Thank you for showing!! ... can hardly wait to see the finished product.


----------



## Joe Lyddon (Sep 11, 2004)

Mike,

I tried to download the plans...
... got a nasty msg about no files in a box...
... signed up & tried again...
... got same msg...
... I guess it's too late to get the plans?

Thank you...


----------



## challagan (Feb 7, 2006)

Joe, it has been a long time since I have had a band saw in the shop and it wasn't much of one anyway. I never used it much and frankly I get along fine without one. I just don't find myself say... Damn, wish I had a bandsaw.... but I do with a jointer and planer 

Corey


----------



## bobj3 (Jan 17, 2006)

Hi Joe

I had the same error ,then I got some rollers (guides) and that did the trick.


Bj 

Most of the Grizzly band saws are the same, but not all 

http://www.grizzly.com/products/G4817

http://www.grizzly.com/products/category.aspx?key=240020

http://www.grizzly.com/products/H7873

http://www.grizzly.com/products/g0555
----------
---------



Joe Lyddon said:


> OK GOTCHA!
> 
> I don't think my G0555 would like 1/8" blades... seems like I read it... Maybe 3/16" ... in fact, I think I have used 3/16" before... before I added the riser block... you're getting me back into the 'mood'...


----------



## Mike (Nov 22, 2004)

Let me try and help Joe. You need both files for the complete plans.


----------



## Joe Lyddon (Sep 11, 2004)

Mike said:


> Let me try and help Joe. You need both files for the complete plans.



Thank you, Mike... sure is a nice looking lil table...

I look forward to seeing Your version of it... 
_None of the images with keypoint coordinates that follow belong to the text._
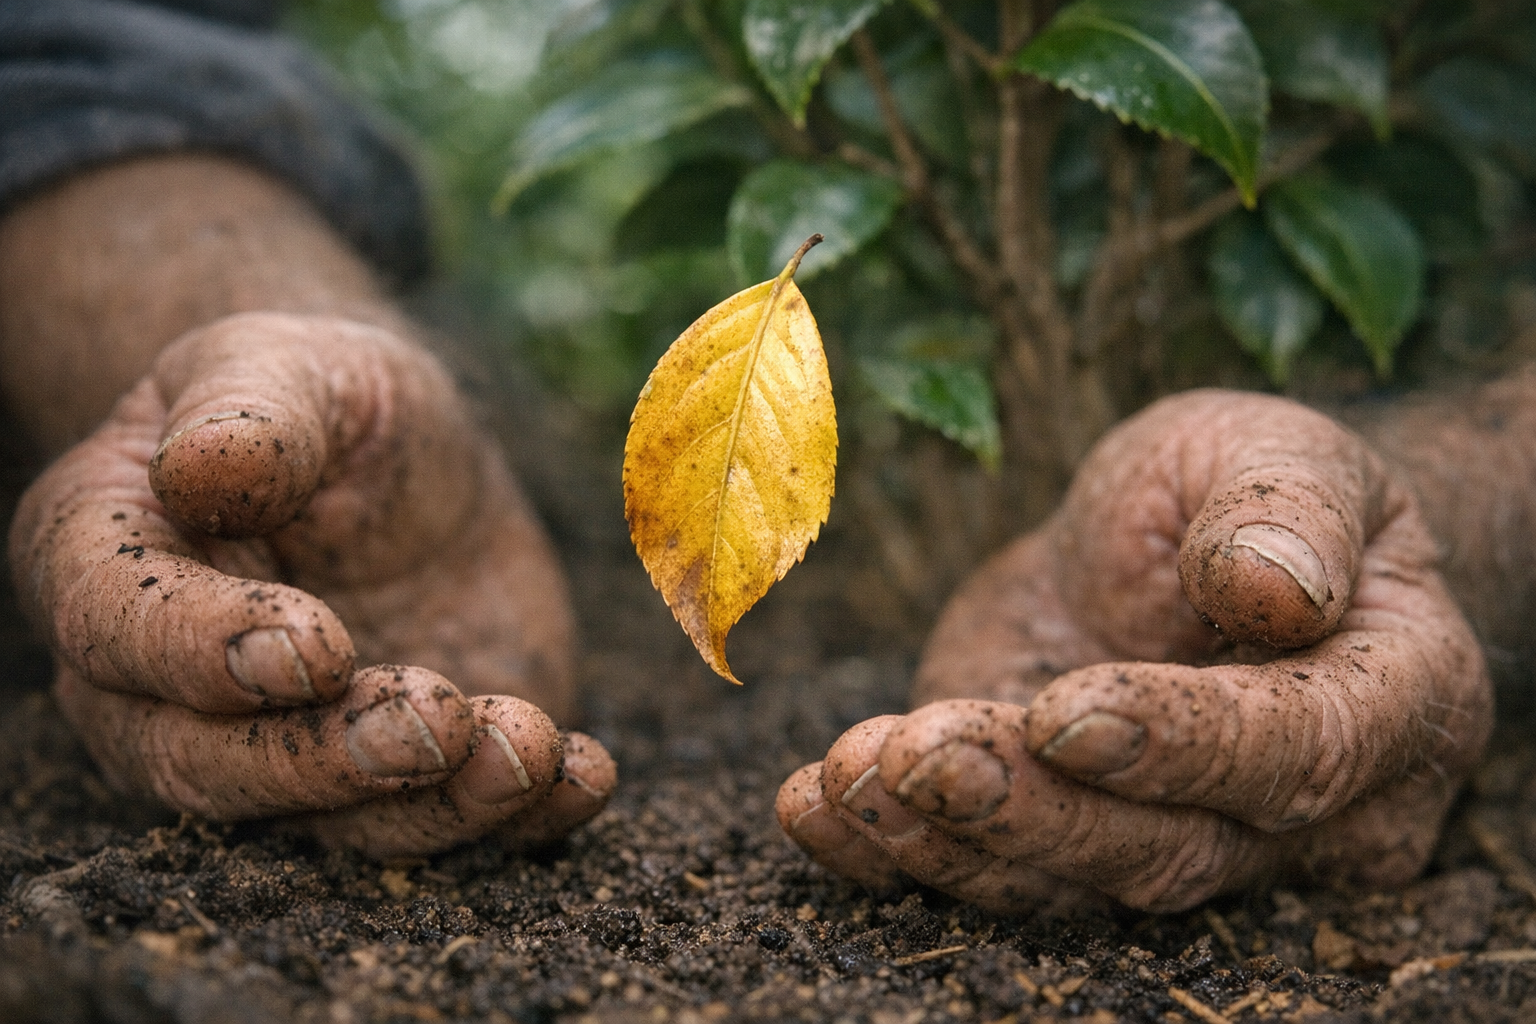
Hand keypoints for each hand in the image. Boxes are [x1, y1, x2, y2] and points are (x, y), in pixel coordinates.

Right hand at [9, 311, 613, 857]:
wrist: (407, 455)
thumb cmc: (315, 398)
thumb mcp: (285, 365)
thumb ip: (246, 417)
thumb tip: (200, 470)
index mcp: (114, 566)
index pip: (121, 630)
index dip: (205, 652)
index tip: (313, 644)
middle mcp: (179, 691)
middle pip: (214, 768)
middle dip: (325, 762)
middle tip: (432, 718)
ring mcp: (298, 747)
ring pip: (339, 823)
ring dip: (434, 805)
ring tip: (527, 746)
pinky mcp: (413, 772)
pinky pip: (456, 822)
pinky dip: (525, 817)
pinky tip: (584, 775)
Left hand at [778, 391, 1490, 911]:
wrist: (1175, 530)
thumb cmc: (1250, 485)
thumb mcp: (1280, 455)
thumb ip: (1288, 515)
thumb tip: (1274, 591)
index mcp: (1385, 701)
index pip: (1294, 752)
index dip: (1180, 744)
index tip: (1068, 710)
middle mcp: (1290, 807)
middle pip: (1166, 849)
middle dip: (1034, 811)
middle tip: (923, 754)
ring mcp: (1166, 830)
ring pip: (1063, 882)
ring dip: (945, 838)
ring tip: (847, 777)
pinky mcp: (1053, 821)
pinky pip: (980, 865)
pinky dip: (888, 849)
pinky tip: (815, 807)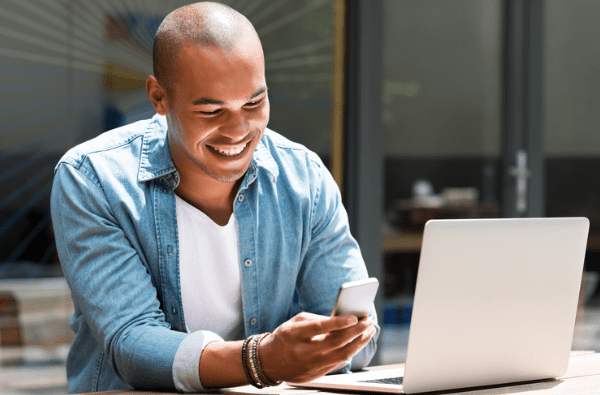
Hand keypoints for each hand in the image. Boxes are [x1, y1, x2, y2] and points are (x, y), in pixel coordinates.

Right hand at [258, 312, 375, 382]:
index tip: (354, 317)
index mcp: (294, 335)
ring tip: (368, 332)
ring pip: (341, 356)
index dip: (339, 322)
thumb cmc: (284, 337)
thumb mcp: (294, 322)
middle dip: (356, 332)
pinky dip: (350, 352)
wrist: (268, 362)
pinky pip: (337, 363)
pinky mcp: (315, 375)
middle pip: (335, 343)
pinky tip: (357, 343)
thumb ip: (316, 320)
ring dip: (358, 343)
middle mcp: (303, 352)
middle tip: (367, 322)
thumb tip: (340, 319)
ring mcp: (310, 366)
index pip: (320, 328)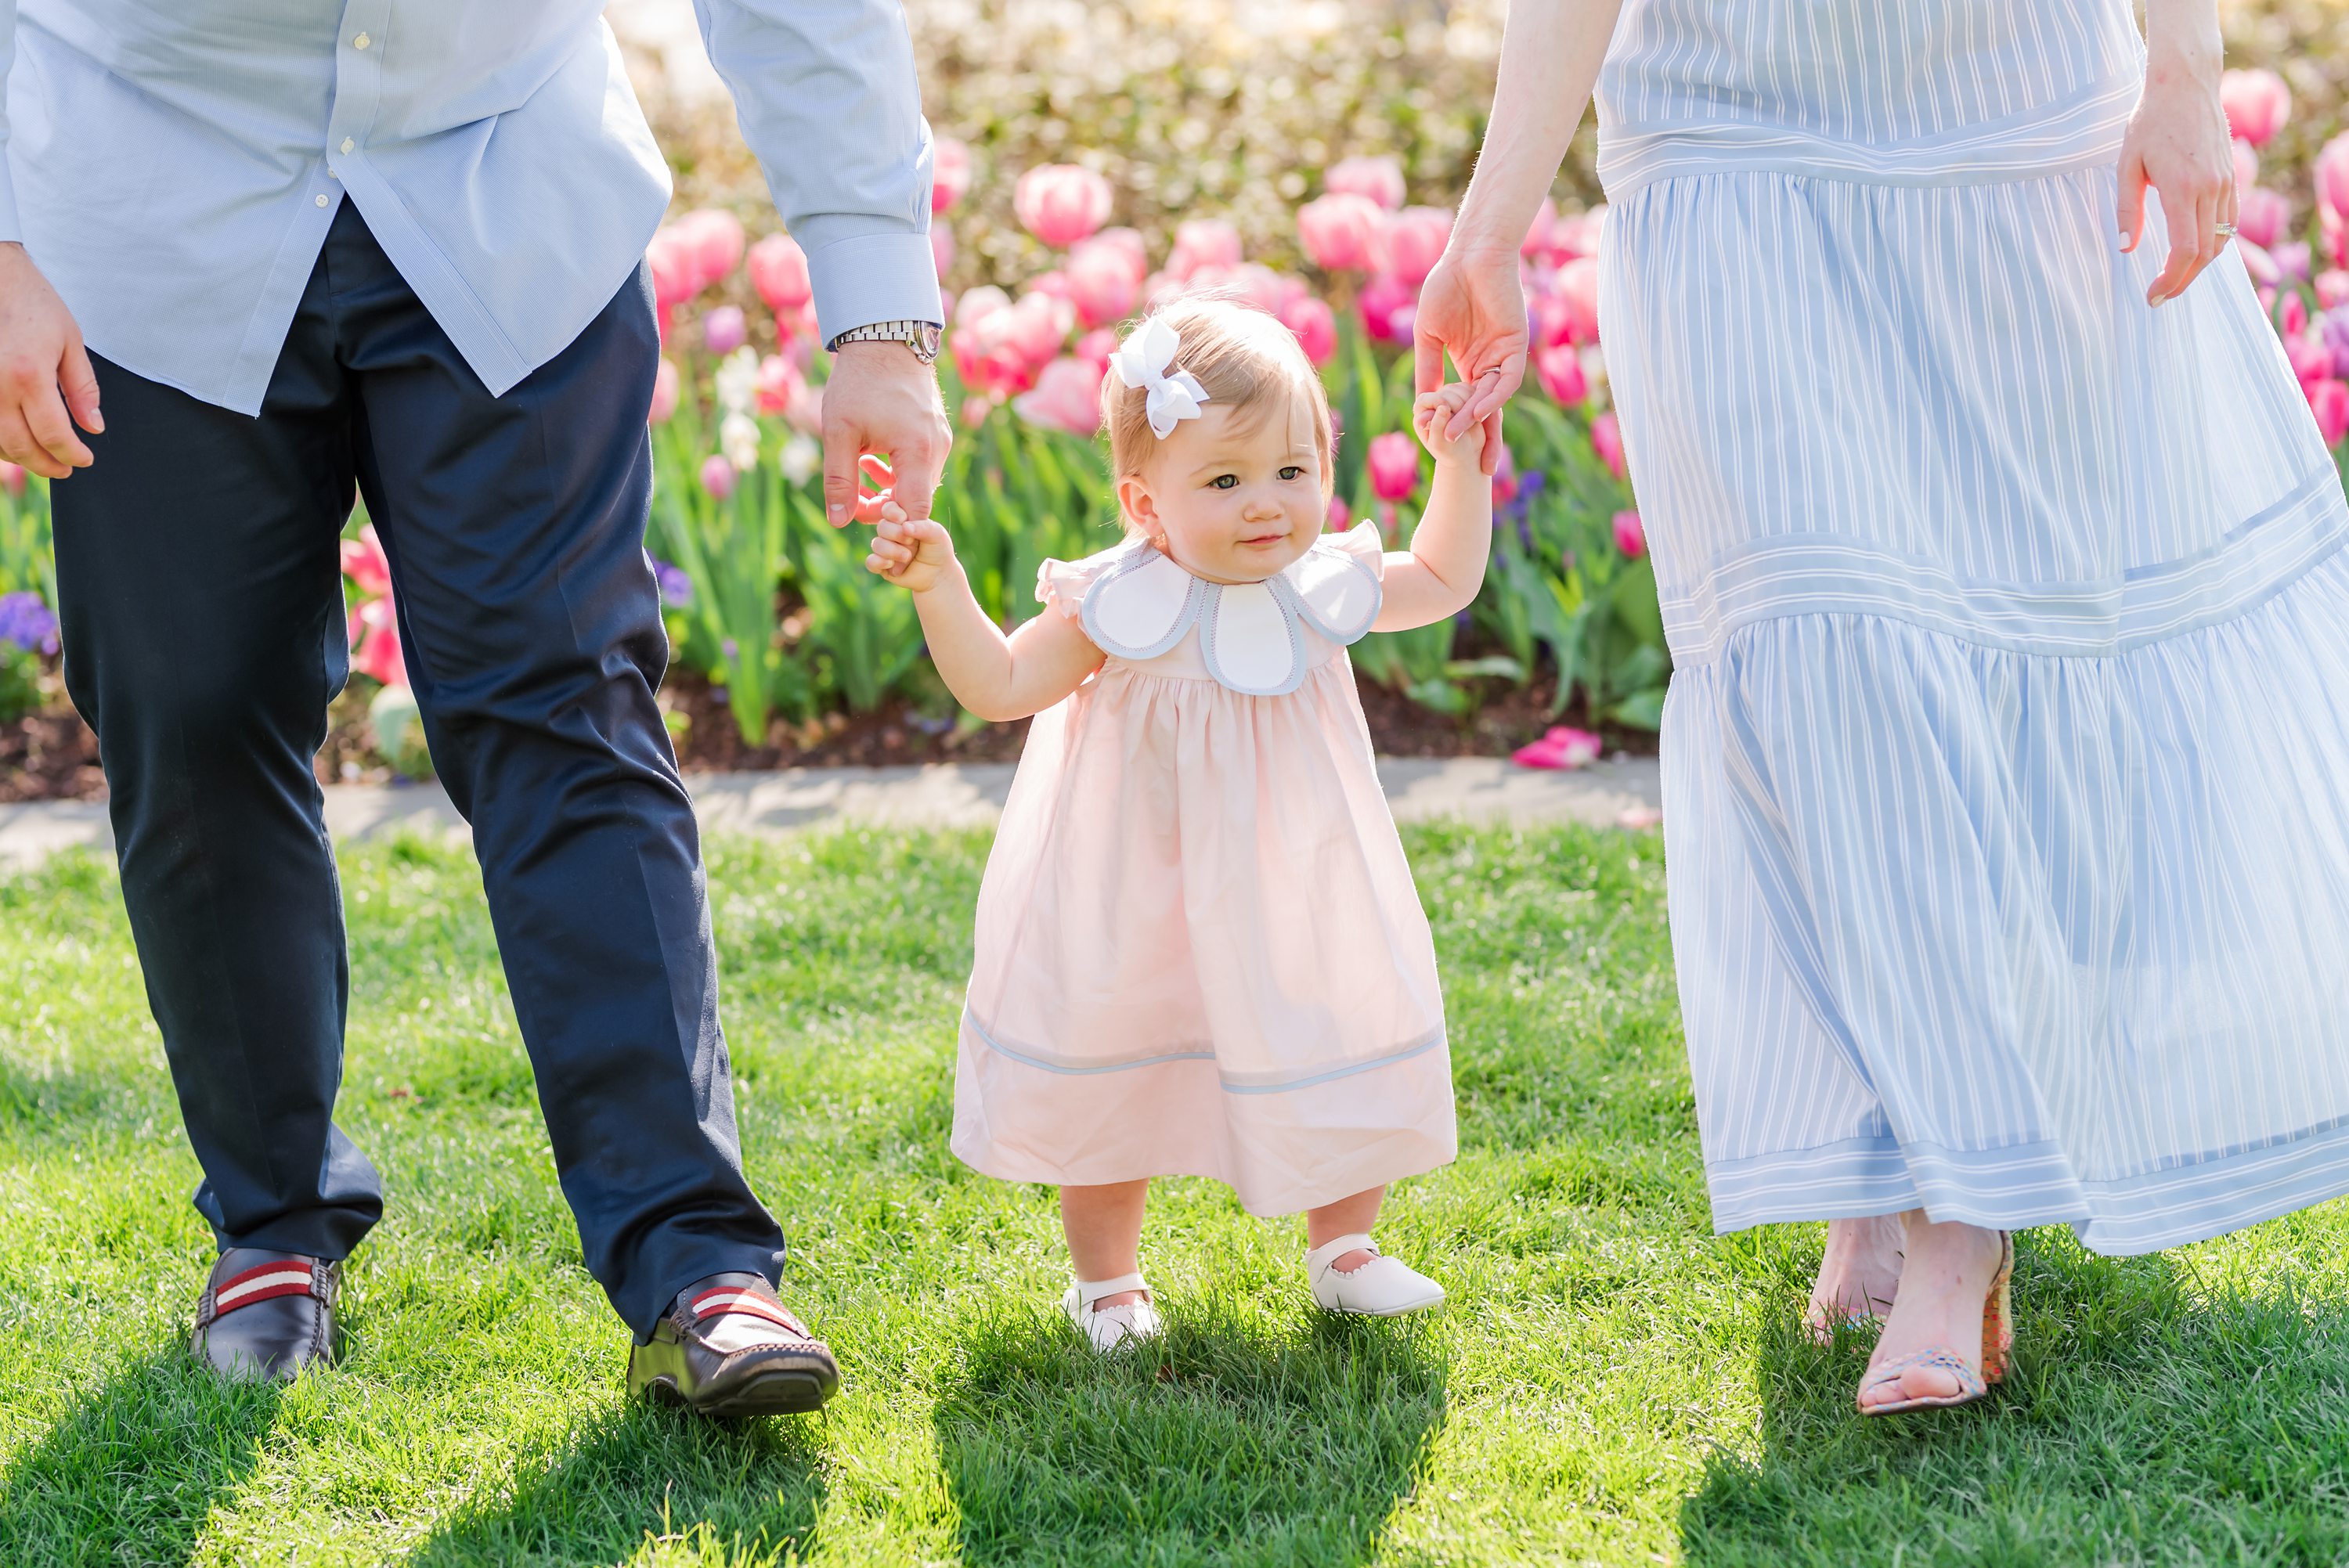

Oh, what name do you go by on the Lumberjock site?

Thank you...


----------



## Mike (Nov 22, 2004)

Everywhere on the internet or for email I am: aniceone2hold
And the oft asked questions answer is: "It's about good hugs"


----------



## Bob N (Oct 12, 2004)

Yeah, but I'll always remember you by the M&M man


----------



## Mike (Nov 22, 2004)

Who me?


----------